Christ’s Sacred Heart—as both His literal heart of flesh and the self-sacrificial gift of himself for the world that it symbolizes—burns with a love of charity by which he has a just claim on our hearts, on the obedience of our wills. Its radiant brilliance reminds us that God’s love radically extends to all persons, regardless of any predilections they might have that do not conform to His will. It is only through our free choice to nail the desires of the self upon the Cross that His Sacred Heart is permitted to be enthroned in each of our own.

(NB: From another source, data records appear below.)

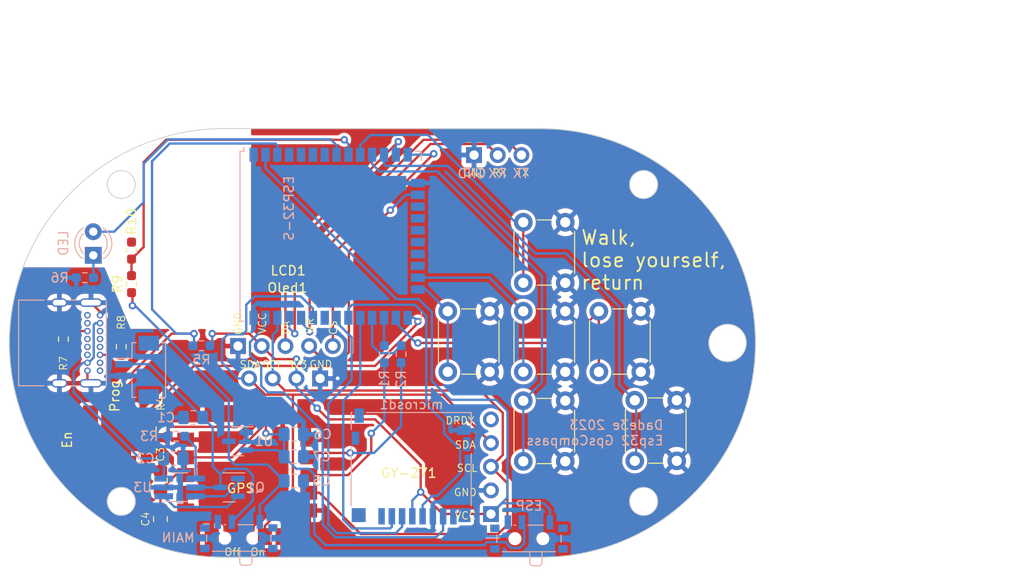
<source format=kicad_pcb>
(kicad_pcb (version 20221018) (generator pcbnew)

  (general
    (thickness 1.6)
  )

  (paper "A4")
  (layers
    (0 "F.Cu" signal)
    (31 "B.Cu" signal)
    (32 "B.Adhes" user "B.Adhesive")
    (33 "F.Adhes" user "F.Adhesive")
    (34 "B.Paste" user)
    (35 "F.Paste" user)
    (36 "B.SilkS" user "B.Silkscreen")
    (37 "F.SilkS" user "F.Silkscreen")
    (38 "B.Mask" user)
    (39 "F.Mask" user)
    (40 "Dwgs.User" user "User.Drawings")
    (41 "Cmts.User" user "User.Comments")
    (42 "Eco1.User" user "User.Eco1")
    (43 "Eco2.User" user "User.Eco2")
    (44 "Edge.Cuts" user)
    (45 "Margin" user)
    (46 "B.CrtYd" user "B.Courtyard")
    (47 "F.CrtYd" user "F.Courtyard")
    (48 "B.Fab" user)
    (49 "F.Fab" user)
    (50 "User.1" user)
    (51 "User.2" user)
    (52 "User.3" user)
    (53 "User.4" user)
    (54 "User.5" user)
    (55 "User.6" user)
    (56 "User.7" user)
    (57 "User.8" user)
    (58 "User.9" user)
  )

  (setup
    (stackup
      (layer "F.SilkS" (type "Top Silk Screen"))
      (layer "F.Paste" (type "Top Solder Paste"))
      (layer "F.Mask" (type "Top Solder Mask") (thickness 0.01))
      (layer "F.Cu" (type "copper") (thickness 0.035))
      (layer "dielectric 1" (type "core") (thickness 1.51) (material "FR4") (epsilon_r 4.5) (loss_tangent 0.02))
      (layer "B.Cu" (type "copper") (thickness 0.035))
      (layer "B.Mask" (type "Bottom Solder Mask") (thickness 0.01))
      (layer "B.Paste" (type "Bottom Solder Paste"))
      (layer "B.SilkS" (type "Bottom Silk Screen"))
      (copper_finish "None")
      (dielectric_constraints no)
    )
    (pad_to_mask_clearance 0)
    (pcbplotparams
      (layerselection 0x00010fc_ffffffff)
      (plot_on_all_layers_selection 0x0000000_00000000)
      (disableapertmacros false)
      (usegerberextensions false)
      (usegerberattributes true)
      (usegerberadvancedattributes true)
      (creategerberjobfile true)
      (dashed_line_dash_ratio 12.000000)
      (dashed_line_gap_ratio 3.000000)
      (svgprecision 6)
      (plotframeref false)
      (viasonmask false)
      (mode 1)
      (useauxorigin false)
      (hpglpennumber 1)
      (hpglpenspeed 20)
      (hpglpendiameter 15.000000)
      (dxfpolygonmode true)
      (dxfimperialunits true)
      (dxfusepcbnewfont true)
      (psnegative false)
      (psa4output false)
      (plotreference true)
      (plotvalue true)
      (plotinvisibletext false)
      (sketchpadsonfab false)
      (subtractmaskfromsilk false)
      (outputformat 1)
      (mirror false)
      (drillshape 0)
      (scaleselection 1)
      (outputdirectory "GERBER/")
    )
  )

  (net 0 "")
  (net 1 "Net-(BT1-+)")
  (net 2 "GND")
  (net 3 "Net-(U3-VCC)")
  (net 4 "+3V3")
  (net 5 "Net-(J1-CC1)")
  (net 6 "Net-(J1-CC2)")
  (net 7 "CS")
  (net 8 "MISO")
  (net 9 "VCC")
  (net 10 "CLK")
  (net 11 "MOSI")
  (net 12 "SCL")
  (net 13 "SDA")
  (net 14 "Net-(Q1-B)")
  (net 15 "Net-(Q1-E)")
  (net 16 "RX2")
  (net 17 "TX2")
  (net 18 "Net-(U3-Prog)")
  (net 19 "Net-(ESP32-S1-EN)")
  (net 20 "B5")
  (net 21 "B6")
  (net 22 "B2")
  (net 23 "B3")
  (net 24 "unconnected-(ESP32-S1-SENSOR_VP-Pad4)")
  (net 25 "B4")
  (net 26 "B1")
  (net 27 "unconnected-(ESP32-S1-SENSOR_VN-Pad5)")
  (net 28 "unconnected-(ESP32-S1-IO34-Pad6)")
  (net 29 "unconnected-(ESP32-S1-IO35-Pad7)")
  (net 30 "Net-(ESP32-S1-IO32)")
  (net 31 "+BATT")
  (net 32 "lcd_data")
  (net 33 "unconnected-(ESP32-S1-SHD{slash}SD2-Pad17)")
  (net 34 "unconnected-(ESP32-S1-SWP{slash}SD3-Pad18)")
  (net 35 "unconnected-(ESP32-S1-SCS{slash}CMD-Pad19)")
  (net 36 "unconnected-(ESP32-S1-SCK{slash}CLK-Pad20)")
  (net 37 "unconnected-(ESP32-S1-SDO{slash}SD0-Pad21)")
  (net 38 "unconnected-(ESP32-S1-SDI{slash}SD1-Pad22)")
  (net 39 "lcd_wr")
  (net 40 "lcd_cs")
  (net 41 "Net-(ESP32-S1-IO0)")
  (net 42 "unconnected-(ESP32-S1-NC-Pad32)")
  (net 43 "Net-(ESP32-S1-RXD0{slash}IO3)")
  (net 44 "Net-(ESP32-S1-TXD0{slash}IO1)")
  (net 45 "Net-(GPS1-TXD)")
  (net 46 "Net-(GPS1-RXD)")
  (net 47 "Net-(GPS1-~{RESET})")
  (net 48 "unconnected-(GPS1-EXTINT-Pad19)")
  (net 49 "Net-(LED1-K)")
  (net 50 "unconnected-(MAIN1-C-Pad3)")
  (net 51 "unconnected-(microsd1-DAT1-Pad8)")
  (net 52 "unconnected-(microsd1-DAT2-Pad1)")
  (net 53 "unconnected-(GY-271-Pin_5-Pad5)")
  (net 54 "unconnected-(ESP1-C-Pad3)")
  (net 55 "battery_level")

  (footprint "Button_Switch_THT:SW_PUSH_6mm" (layer "F.Cu") (at 168.2 56.6 90))

  (footprint "Resistor_SMD:R_0603_1608Metric_Pad0.98x0.95mm_HandSolder" (layer "F.Cu") (at 117 53.9 90))

  (footprint "mia_libreria:GY-271" (layer "F.Cu") (at 156.63 71.86 180))

  (footprint "mia_libreria:display_7_segm_4_digits" (layer "F.Cu") (at 129.52 53.83 90))

  (footprint "Button_Switch_THT:SW_PUSH_6mm" (layer "F.Cu") (at 160.1 47.05 90))

  (footprint "Connector_PinSocket_2.54mm:PinSocket_1x03_P2.54mm_Vertical" (layer "F.Cu") (at 159.9 33.34 -90))

  (footprint "Resistor_SMD:R_0603_1608Metric_Pad0.98x0.95mm_HandSolder" (layer "F.Cu") (at 110.8 53.1 -90))

  (footprint "Button_Switch_THT:SW_PUSH_6mm" (layer "F.Cu") (at 160.1 56.6 90))

  (footprint "mia_libreria:Display_i2c_128x64" (layer "F.Cu") (at 130.72 57.31 90))

  (footprint "Button_Switch_THT:SW_PUSH_6mm" (layer "F.Cu") (at 172.05 66.15 90))

  (footprint "Resistor_SMD:R_0603_1608Metric_Pad0.98x0.95mm_HandSolder" (layer "F.Cu") (at 121.25 62.75 -90))

  (footprint "Button_Switch_THT:SW_PUSH_6mm" (layer "F.Cu") (at 160.1 66.2 90))

  (footprint "Button_Switch_THT:SW_PUSH_6mm" (layer "F.Cu") (at 152 56.6 90))

  (footprint "RF_GPS:ublox_SAM-M8Q" (layer "F.Cu") (at 130.5 67.675))

  (footprint "Resistor_SMD:R_0603_1608Metric_Pad0.98x0.95mm_HandSolder" (layer "F.Cu") (at 118.1 47.1875 90))

  (footprint "Button_Switch_SMD:SW_SPST_EVQPE1" (layer "F.Cu") (at 113.7 63.9 90))

  (footprint "Button_Switch_SMD:SW_SPST_EVQPE1" (layer "F.Cu") (at 117.8 63.9 -90))

  (footprint "Capacitor_SMD:C_0805_2012Metric_Pad1.18x1.45mm_HandSolder" (layer "F.Cu") (at 121.2 68.2625 90))

  (footprint "Capacitor_SMD:C_0805_2012Metric_Pad1.18x1.45mm_HandSolder" (layer "F.Cu") (at 121.2 72.4 -90))

  (footprint "Resistor_SMD:R_0603_1608Metric_Pad0.98x0.95mm_HandSolder" (layer "F.Cu") (at 118.1 43.5875 90))

  (footprint "Package_TO_SOT_SMD:SOT-23" (layer "B.Cu") (at 128.5625 69 180))

  (footprint "Resistor_SMD:R_0603_1608Metric_Pad0.98x0.95mm_HandSolder" (layer "B.Cu") (at 113.1 46.5 180))

  (footprint "Resistor_SMD:R_0603_1608Metric_Pad0.98x0.95mm_HandSolder" (layer "B.Cu") (at 145.2 54.7 -90))

  (footprint "Resistor_SMD:R_0603_1608Metric_Pad0.98x0.95mm_HandSolder" (layer "B.Cu") (at 147 54.7 -90))

  (footprint "Button_Switch_SMD:SW_SPDT_PCM12" (layer "B.Cu") (at 160.7 74.17 180))

  (footprint "Connector_Hirose:Hirose_DF13C_CL535-0402-2-51_1x02-1MP_P1.25mm_Vertical" (layer "B.Cu") (at 118.7 56.4 -90))

  (footprint "Capacitor_SMD:C_0805_2012Metric_Pad1.18x1.45mm_HandSolder" (layer "B.Cu") (at 135.5 68.3))

  (footprint "Resistor_SMD:R_0603_1608Metric_Pad0.98x0.95mm_HandSolder" (layer "B.Cu") (at 122.8875 63.5 180))

  (footprint "Package_TO_SOT_SMD:TSOT-23-6_HandSoldering" (layer "B.Cu") (at 123.2625 69))

  (footprint "RF_Module:ESP32-WROOM-32U" (layer "B.Cu") (at 139.45 42.05 -90))

  (footprint "Capacitor_SMD:C_0805_2012Metric_Pad1.18x1.45mm_HandSolder" (layer "B.Cu") (at 135.5 65.7))

  (footprint "LED_THT:LED_D3.0mm" (layer "B.Cu") (at 114 44.1 90))

  (footprint "Button_Switch_SMD:SW_SPDT_PCM12" (layer "B.Cu") (at 129.6 74.125 180))

  (footprint "Capacitor_SMD:C_0805_2012Metric_Pad1.18x1.45mm_HandSolder" (layer "B.Cu") (at 135.5 63.3))

  (footprint "Package_TO_SOT_SMD:SOT-23" (layer "B.Cu") (at 129.4625 64.05 180))

  (footprint "Resistor_SMD:R_0603_1608Metric_Pad0.98x0.95mm_HandSolder" (layer "B.Cu") (at 125.6 53.8 180))

  (footprint "Capacitor_SMD:C_0805_2012Metric_Pad1.18x1.45mm_HandSolder" (layer "B.Cu") (at 124.7 61.5 180))

  (footprint "Connector_Card:microSD_HC_Hirose_DM3D-SF" (layer "B.Cu") (at 148.08 66.75 180))

  (footprint "Capacitor_SMD:C_0805_2012Metric_Pad1.18x1.45mm_HandSolder" (layer "B.Cu") (at 122.6 65.9))

  (footprint "Connector_USB:USB_C_Receptacle_GCT_USB4085" (layer "B.Cu")
    (tstamp f51b0f65-7b04-4731-8954-6b279b21fd2f)
    (at 114.725 56.475 90)
    (descr "USB 2.0 Type C Receptacle, https://gct.co/Files/Drawings/USB4085.pdf")
    (tags "USB Type-C Receptacle Through-hole Right angle")
    (property "Sheetfile" "gps_compass.kicad_sch")
    (property "Sheetname" "")
    (property "ki_description" "USB Power-Only 6P Type-C Receptacle connector")
    (property "ki_keywords" "usb universal serial bus type-C power-only charging-only 6P 6C")
    (path "/24ec3ae4-4c44-47eb-b02c-5255449fc812")
    (attr through_hole)
    (fp_text reference "J1" (at 2.975 1.8 90) (layer "B.SilkS") hide
        (effects (font (size 1 1) (thickness 0.15)) (justify mirror))
      (tstamp 8872516e-84ef-4a6f-a519-250616eae80a)
    )
    (fp_text value "USB_C_Receptacle_PowerOnly_6P" (at 2.975 -9.925 90) (layer "B.Fab") hide
        (effects (font (size 1 1) (thickness 0.15)) (justify mirror))
      (tstamp d6dbf74a-a0e6-454b-9a0c-e98ea48fca22)
    )
    (fp_text user "PCB Edge" (at 2.975 -6.1 90) (layer "Dwgs.User") hide
        (effects (font (size 0.5 0.5) (thickness 0.1)))
      (tstamp 766dea80-0885-4ed1-baf1-fd96353c0589)
    )
    (fp_text user "${REFERENCE}" (at 2.975 -4.025 90) (layer "B.Fab") hide
        (effects (font (size 1 1) (thickness 0.15)) (justify mirror))
      (tstamp 6c52c511-d09e-4571-a1e7-64dd990cd88d)
    )
    (fp_line (start -1.62 -8.73) (end 7.57 -8.73)
      (stroke (width 0.12) (type solid)) (layer "B.SilkS") (tstamp 02c43096-ccc7-4503-983a-76bbeb0facd8))
    (fp_line (start -1.62 -6) (end -1.62 -8.73)
      (stroke (width 0.12) (type solid)) (layer "B.SilkS") (tstamp a139b5b9-4890-4927-9490-571faed5942d))
    (fp_line (start -1.62 -2.4) (end -1.62 -3.3)
      (stroke (width 0.12) (type solid)) (layer "B.SilkS") (tstamp b52de43e-d67d-4606-bc06-788b565bcc27))
    (fp_line (start -1.5 0.68) (end 7.45 0.68)
      (stroke (width 0.12) (type solid)) (layer "B.SilkS") (tstamp e3006962-a4f8-4965-802f-971b869c0a91))
    (fp_line (start 7.57 -6) (end 7.57 -8.73)
      (stroke (width 0.12) (type solid)) (layer "B.SilkS") (tstamp aaf09c68-f13b-436a-a981-7e536bd45076))
    (fp_line (start 7.57 -2.4) (end 7.57 -3.3)
      (stroke (width 0.12) (type solid)) (layer "B.SilkS") (tstamp cdc041b2-cde1-45d7-aa7c-6945b0ea557b))
    (fp_line (start -2.3 -9.11) (end 8.25 -9.11)
      (stroke (width 0.05) (type solid)) (layer "B.CrtYd") (tstamp 1134be15-daf7-4277-bb9a-309e9bd8e0b6))
    (fp_line (start -2.3 1.06) (end -2.3 -9.11)
      (stroke (width 0.05) (type solid)) (layer "B.CrtYd") (tstamp 7267ad65-45ad-4aba-bff4-151bed4bc5d8))
    (fp_line (start -2.3 1.06) (end 8.25 1.06)
      (stroke (width 0.05) (type solid)) (layer "B.CrtYd") (tstamp 24db566f-ecf1-4989-8d35-63414028e8d9))
    (fp_line (start 8.25 1.06) (end 8.25 -9.11)
      (stroke (width 0.05) (type solid)) (layer "B.CrtYd") (tstamp 37adae6b-3f03-48fc-85a6-6d0c6fcc0a99))
    (fp_line (start -1.5 -8.61) (end 7.45 -8.61)
      (stroke (width 0.1) (type solid)) (layer "B.Fab") (tstamp 69a99012-913a-4675-96a4-7e24ceec84c2))
    (fp_line (start -1.5 0.56) (end -1.5 -8.61)
      (stroke (width 0.1) (type solid)) (layer "B.Fab") (tstamp 7bea897e-e56f-4514-82bc-e6703676c11d))
    (fp_line (start -1.5 0.56) (end 7.45 0.56)
      (stroke (width 0.1) (type solid)) (layer "B.Fab") (tstamp 8a1a52fa-9e1f-4188-842f-b6a1eef825a5))
    (fp_line (start -0.025 -6.1) (end 5.975 -6.1)
      (stroke (width 0.1) (type solid)) (layer "B.Fab") (tstamp be06f20b-f789-4850-9e0b-7c0b6542b0d5))
    (fp_line (start 7.45 0.56) (end 7.45 -8.61)
      (stroke (width 0.1) (type solid)) (layer "B.Fab") (tstamp 208b21bf-a622-41dc-9853-40f9cd2d904f))
    (pad "A1" thru_hole circle (at 0 0 90) (size 0.7 0.7) (drill 0.4) (layers "*.Cu" "*.Mask") (tstamp 8b693723-45a5-41da-bbd5-e4b4347d94e9))
    (pad "A4" thru_hole circle (at 0.85 0 90) (size 0.7 0.7) (drill 0.4) (layers "*.Cu" "*.Mask") (tstamp 6f7a6ec7-4899-44a9-ba0a-92fccc771726))
    (pad "A5" thru_hole circle (at 1.7 0 90) (size 0.7 0.7) (drill 0.4) (layers "*.Cu" "*.Mask")
      (net 5 "Net-(J1-CC1)") (pinfunction "CC1") (pintype "bidirectional") (tstamp 5b1d30ce-69a3-4f5b-9c28-e585e46ae4f4))
    (pad "A6" thru_hole circle (at 2.55 0 90) (size 0.7 0.7) (drill 0.4) (layers "*.Cu" "*.Mask") (tstamp f3c0ad2a-ff6c-4c56-9b30-38192b050368))
    (pad "A7" thru_hole circle (at 3.4 0 90) (size 0.7 0.7) (drill 0.4) (layers "*.Cu" "*.Mask") (tstamp 5cfd70ab-19ce-4e11-972b-3a12bfc293b6))
    (pad "A8" thru_hole circle (at 4.25 0 90) (size 0.7 0.7) (drill 0.4) (layers "*.Cu" "*.Mask") (tstamp 0c9aa0b5-b5f4-4012-a029-e98ff8cebfc6))
    (pad "A9" thru_hole circle (at 5.1 0 90) (size 0.7 0.7) (drill 0.4) (layers "*.Cu" "*.Mask")
      (net 3 "Net-(U3-VCC)") (pinfunction "VBUS") (pintype "passive") (tstamp 44f677f3-a179-4905-ab10-2eb73c8379e3))
    (pad "A12" thru_hole circle (at 5.95 0 90) (size 0.7 0.7) (drill 0.4) (layers "*.Cu" "*.Mask")
      (net 2 "GND") (pinfunction "GND") (pintype "passive") (tstamp 7e2aa126-8af9-4ad4-b725-95bfdaa9c8cb))
    (pad "B1" thru_hole circle (at 5.95 -1.3
... [425355 chars truncated]
</source>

While the contrasts of Humility’s vision with Pride’s are apparent, we should note that, for many, the celebration of Pride Month can be well intentioned. The desire to show compassion, as well as to be acknowledged, recognized, and affirmed, are healthy in their root because they stem from the fundamental human desire to be loved and cared for. Pride’s vision of love is fundamentally flawed, but not because persons who do not identify as heterosexual are of any lesser dignity. From the traditional Christian perspective, it is flawed in as much as it was built upon a rejection of the moral order that God established and the refusal of humble obedience to and reliance upon the One who sacrificed Himself to help us fulfill it. Pride’s vision of love must end in disappointment. For by His Sacred Heart, Jesus loves each of us infinitely more than any creature could, including ourselves. It is humbling to admit that we are not sufficient unto ourselves to love. But our Divine Lover promises a joy beyond anything worldly love promises, if only we will offer ourselves as gifts to Him, and allow Him to transform us into the beautiful creatures we were created to be.”